The Ocean at the End of the Lane

By Neil Gaiman

Sussex, England. A middle-aged man returns to his childhood home to attend a funeral. Although the house he lived in is long gone, he is drawn to the farm at the end of the road, where, when he was seven, he encountered a most remarkable girl, Lettie Hempstock, and her mother and grandmother. He hasn’t thought of Lettie in decades, and yet as he sits by the pond (a pond that she’d claimed was an ocean) behind the ramshackle old farmhouse, the unremembered past comes flooding back. And it is a past too strange, too frightening, too dangerous to have happened to anyone, let alone a small boy.

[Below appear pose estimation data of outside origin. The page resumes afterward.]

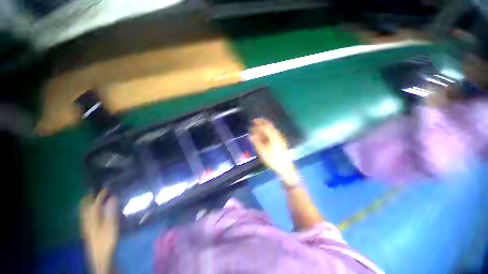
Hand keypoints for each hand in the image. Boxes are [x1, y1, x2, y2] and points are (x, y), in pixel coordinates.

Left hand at [80, 189, 118, 273]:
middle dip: (89, 198)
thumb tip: (112, 198)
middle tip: (94, 190)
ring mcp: (86, 227)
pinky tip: (90, 212)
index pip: (95, 204)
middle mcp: (87, 221)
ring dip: (87, 204)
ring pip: (84, 212)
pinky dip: (87, 211)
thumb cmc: (106, 241)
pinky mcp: (88, 231)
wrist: (100, 258)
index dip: (100, 195)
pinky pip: (85, 217)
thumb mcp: (111, 227)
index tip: (107, 188)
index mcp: (92, 219)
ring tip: (90, 198)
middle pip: (85, 207)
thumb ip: (111, 212)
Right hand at [249, 118, 299, 187]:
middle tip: (255, 122)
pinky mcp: (280, 142)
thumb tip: (251, 135)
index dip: (259, 122)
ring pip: (271, 129)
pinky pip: (273, 133)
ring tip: (258, 128)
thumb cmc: (273, 160)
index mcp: (273, 136)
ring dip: (265, 127)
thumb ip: (256, 142)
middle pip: (269, 126)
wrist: (285, 167)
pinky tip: (264, 135)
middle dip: (262, 123)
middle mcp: (277, 135)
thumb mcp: (262, 152)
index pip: (265, 126)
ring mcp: (280, 138)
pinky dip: (267, 132)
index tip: (253, 121)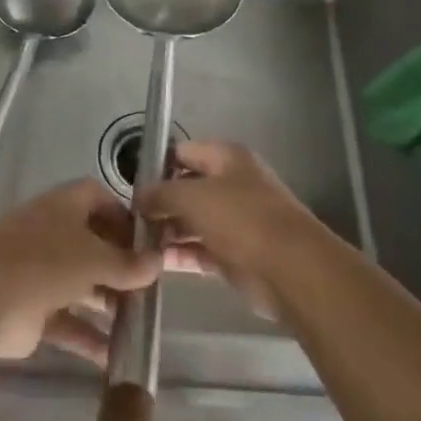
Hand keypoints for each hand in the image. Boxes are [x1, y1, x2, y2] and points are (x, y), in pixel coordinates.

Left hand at [0, 179, 161, 366]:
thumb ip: (127, 263)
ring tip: (140, 324)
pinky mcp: (32, 312)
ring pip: (81, 286)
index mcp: (64, 206)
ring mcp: (40, 273)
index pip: (98, 199)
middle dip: (120, 266)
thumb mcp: (95, 257)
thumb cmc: (44, 261)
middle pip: (92, 245)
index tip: (148, 241)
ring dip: (108, 304)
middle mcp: (52, 234)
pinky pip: (68, 322)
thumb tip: (157, 262)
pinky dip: (88, 338)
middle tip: (150, 289)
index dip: (123, 216)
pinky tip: (115, 358)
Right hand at [136, 140, 313, 318]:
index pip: (182, 152)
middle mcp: (232, 184)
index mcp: (226, 158)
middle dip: (160, 202)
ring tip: (137, 244)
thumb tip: (139, 197)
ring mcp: (236, 220)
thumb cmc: (241, 219)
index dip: (156, 165)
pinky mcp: (236, 254)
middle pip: (187, 188)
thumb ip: (160, 193)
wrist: (290, 269)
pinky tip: (156, 262)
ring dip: (167, 231)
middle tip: (129, 220)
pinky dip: (181, 254)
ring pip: (193, 221)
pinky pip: (201, 249)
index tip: (130, 185)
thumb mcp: (192, 196)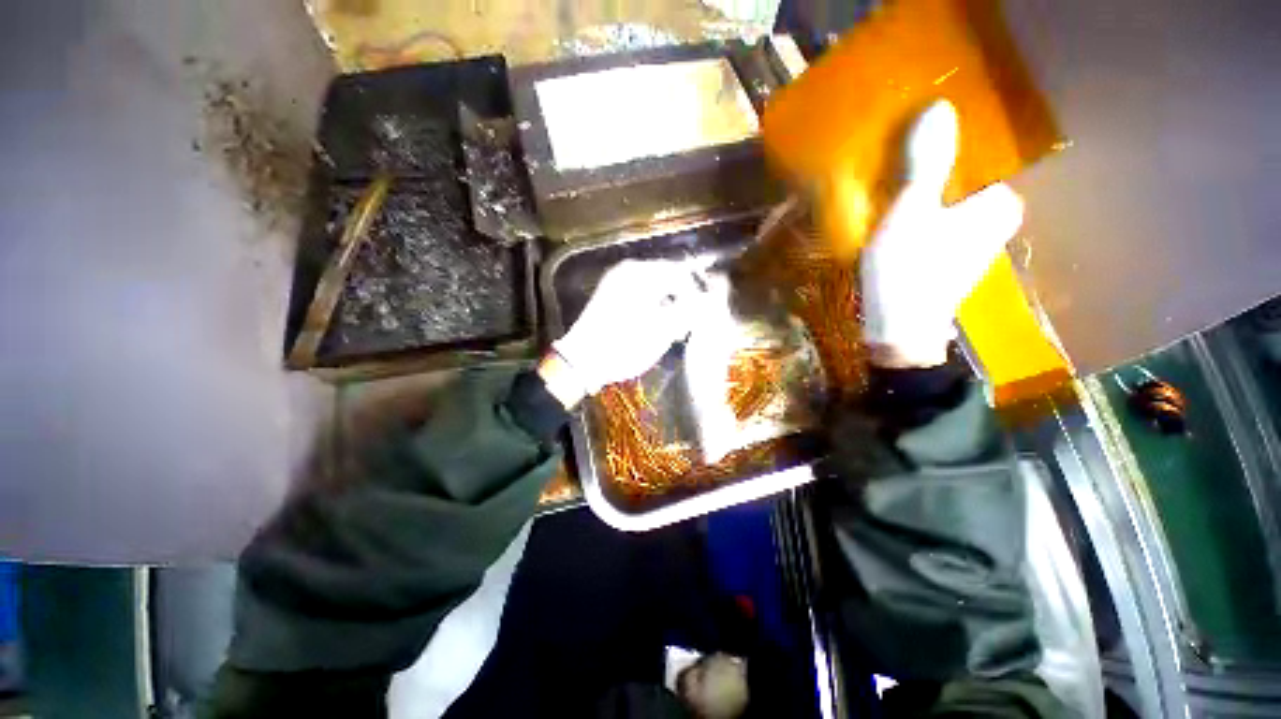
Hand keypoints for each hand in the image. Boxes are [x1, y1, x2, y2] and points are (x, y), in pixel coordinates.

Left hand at [549, 259, 704, 399]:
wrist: (582, 362)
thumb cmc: (624, 345)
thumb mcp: (662, 330)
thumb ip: (689, 311)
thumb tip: (710, 300)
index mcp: (641, 273)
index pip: (680, 272)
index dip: (698, 290)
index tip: (709, 310)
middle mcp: (628, 271)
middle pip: (668, 277)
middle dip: (684, 298)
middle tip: (694, 321)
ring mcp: (617, 283)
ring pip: (655, 287)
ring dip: (671, 304)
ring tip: (679, 328)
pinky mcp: (611, 298)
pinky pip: (642, 295)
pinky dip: (655, 307)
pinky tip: (660, 326)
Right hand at [860, 100, 1024, 367]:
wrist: (899, 329)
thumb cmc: (908, 270)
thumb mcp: (912, 212)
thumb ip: (928, 163)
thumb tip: (940, 106)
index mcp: (998, 201)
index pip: (975, 154)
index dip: (942, 142)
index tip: (909, 136)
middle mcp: (995, 218)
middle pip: (959, 178)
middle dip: (930, 167)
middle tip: (892, 158)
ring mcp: (974, 240)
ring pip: (946, 201)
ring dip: (920, 191)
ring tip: (888, 182)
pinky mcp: (951, 256)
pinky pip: (936, 221)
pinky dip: (918, 214)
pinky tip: (893, 215)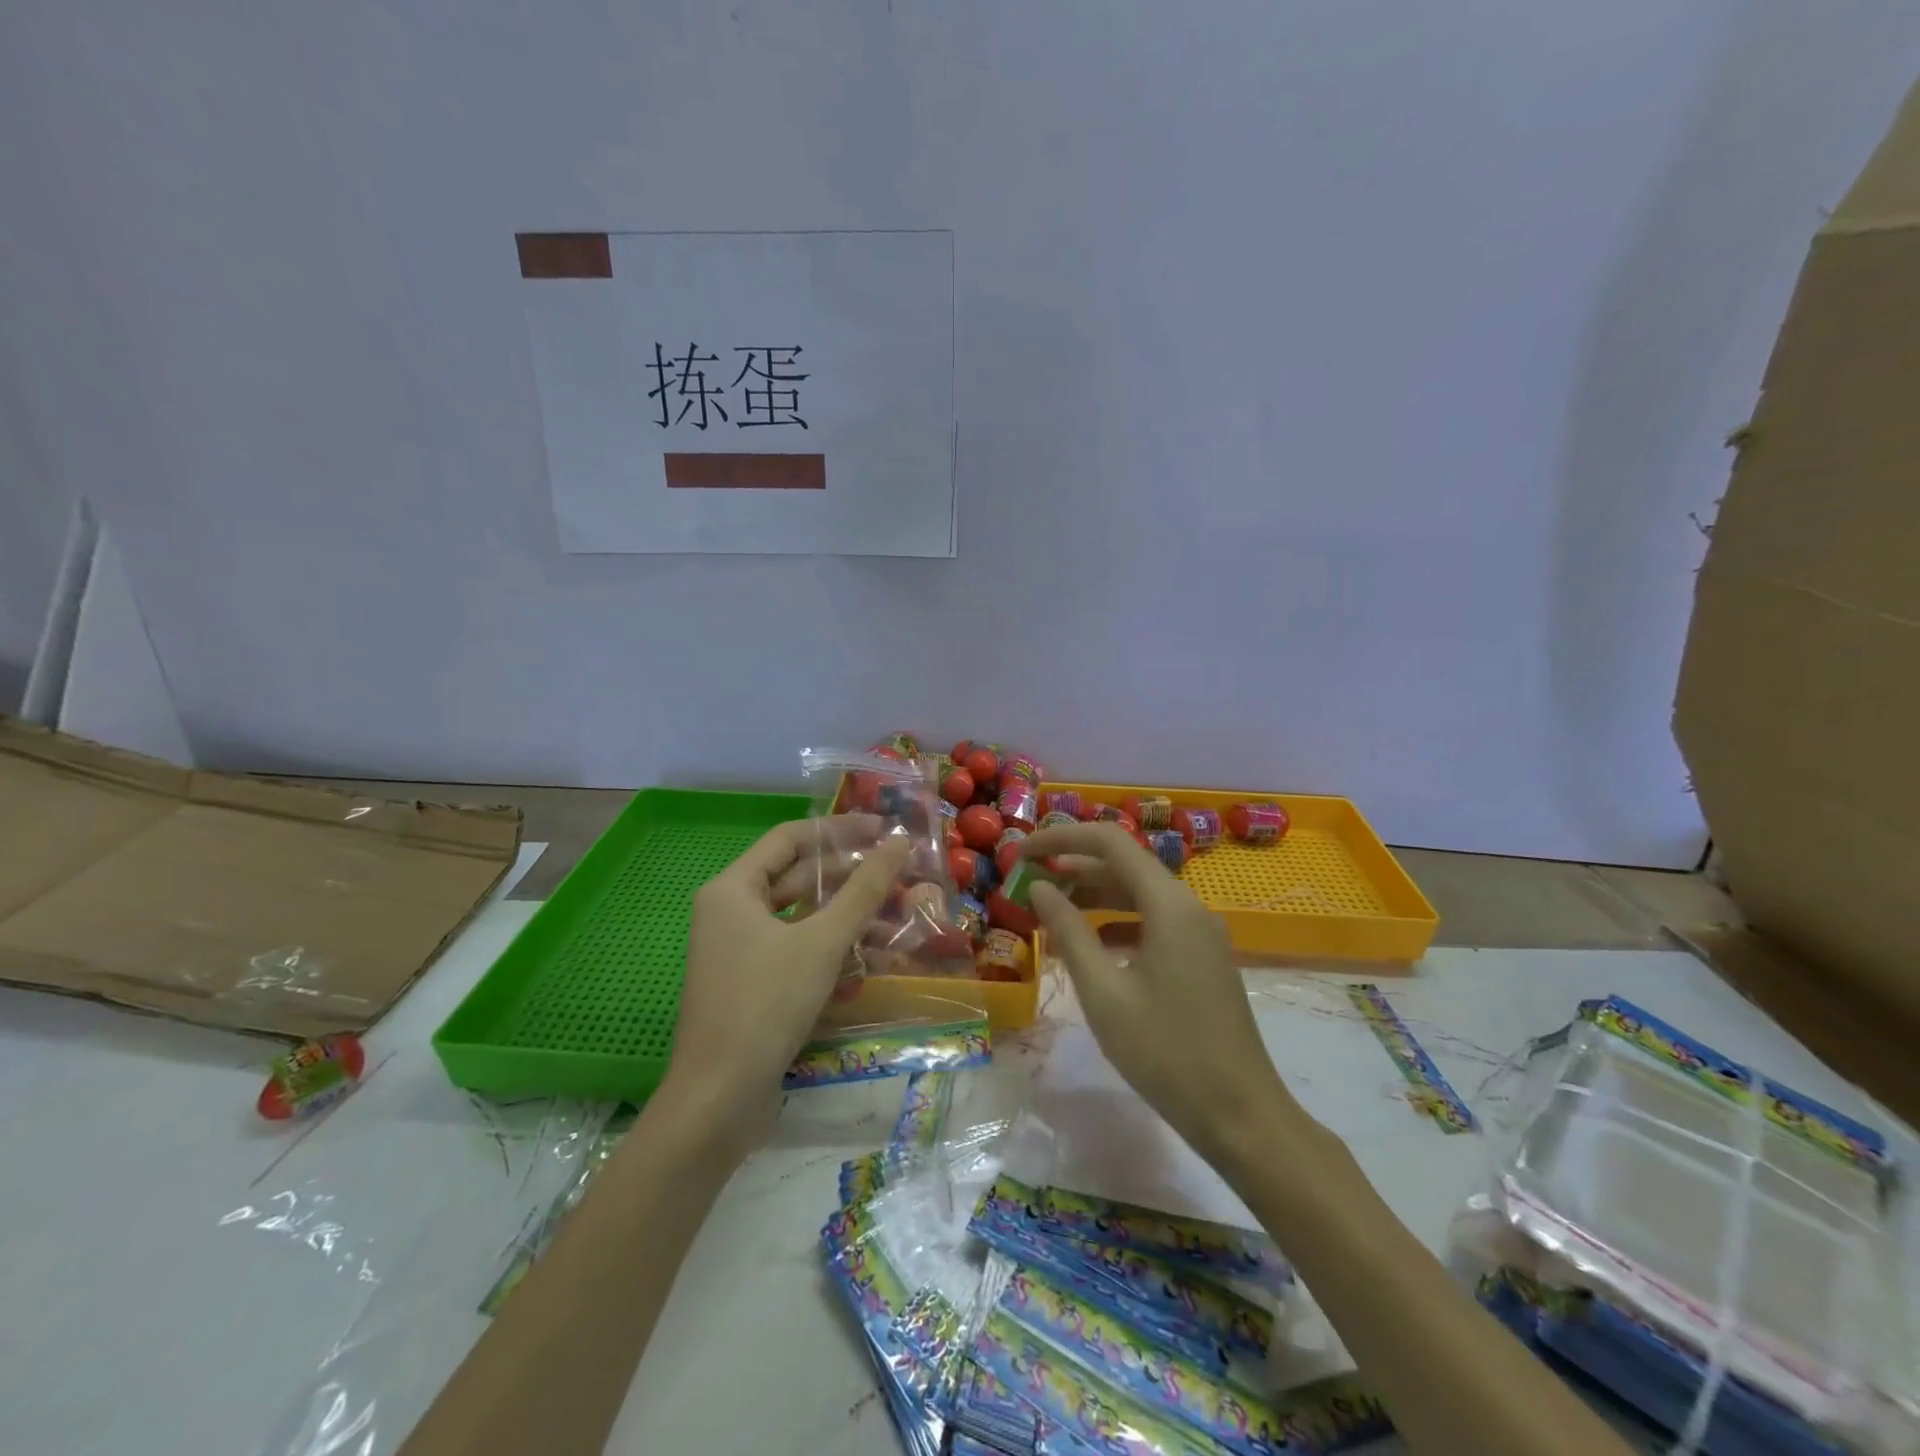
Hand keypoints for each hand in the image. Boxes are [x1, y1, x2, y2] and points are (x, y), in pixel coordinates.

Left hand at [666, 816, 910, 1143]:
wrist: (719, 1099)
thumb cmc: (766, 1004)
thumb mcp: (822, 941)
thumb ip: (864, 890)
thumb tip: (899, 841)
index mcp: (733, 889)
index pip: (790, 838)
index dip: (839, 829)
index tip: (883, 830)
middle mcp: (730, 912)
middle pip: (796, 877)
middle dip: (848, 876)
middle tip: (898, 872)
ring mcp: (738, 951)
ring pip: (800, 918)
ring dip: (845, 916)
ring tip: (896, 914)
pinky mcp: (751, 985)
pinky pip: (795, 950)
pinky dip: (830, 949)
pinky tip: (870, 959)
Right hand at [1019, 823, 1296, 1167]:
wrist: (1240, 1115)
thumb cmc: (1165, 1053)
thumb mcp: (1103, 992)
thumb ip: (1069, 932)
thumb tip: (1040, 887)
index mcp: (1169, 905)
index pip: (1109, 842)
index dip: (1062, 838)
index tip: (1022, 852)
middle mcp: (1189, 906)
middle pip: (1125, 863)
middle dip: (1074, 865)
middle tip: (1028, 879)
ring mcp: (1200, 932)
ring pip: (1139, 892)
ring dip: (1094, 893)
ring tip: (1050, 906)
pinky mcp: (1202, 957)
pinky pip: (1153, 920)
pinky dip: (1117, 920)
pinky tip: (1091, 943)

Forty years earlier, a man committed suicide in a stolen car at this farm at the end of the road. Like a fuse on a firework, his death lit a touchpaper and resonated in unimaginable ways. The darkness was unleashed, something scary and thoroughly incomprehensible to a little boy. And Lettie—magical, comforting, wise beyond her years—promised to protect him, no matter what.

Another wonderful Gaiman masterpiece. Beautiful, imaginative, and melancholy….all the notes he so regularly hits with each book.

I read The Graveyard Book a few months back, which was less frightening and a bit more humorous than The Ocean at the End of the Lane, which is also features a child protagonist. The Ocean at the End of the Lane is just all sorts of creepy and scary for me, a big wuss.

Overall this was a quick, engrossing read that I’m glad I wasn’t reading all by myself at night!

Hard to talk about this one without giving away any of the magic, so just go read it!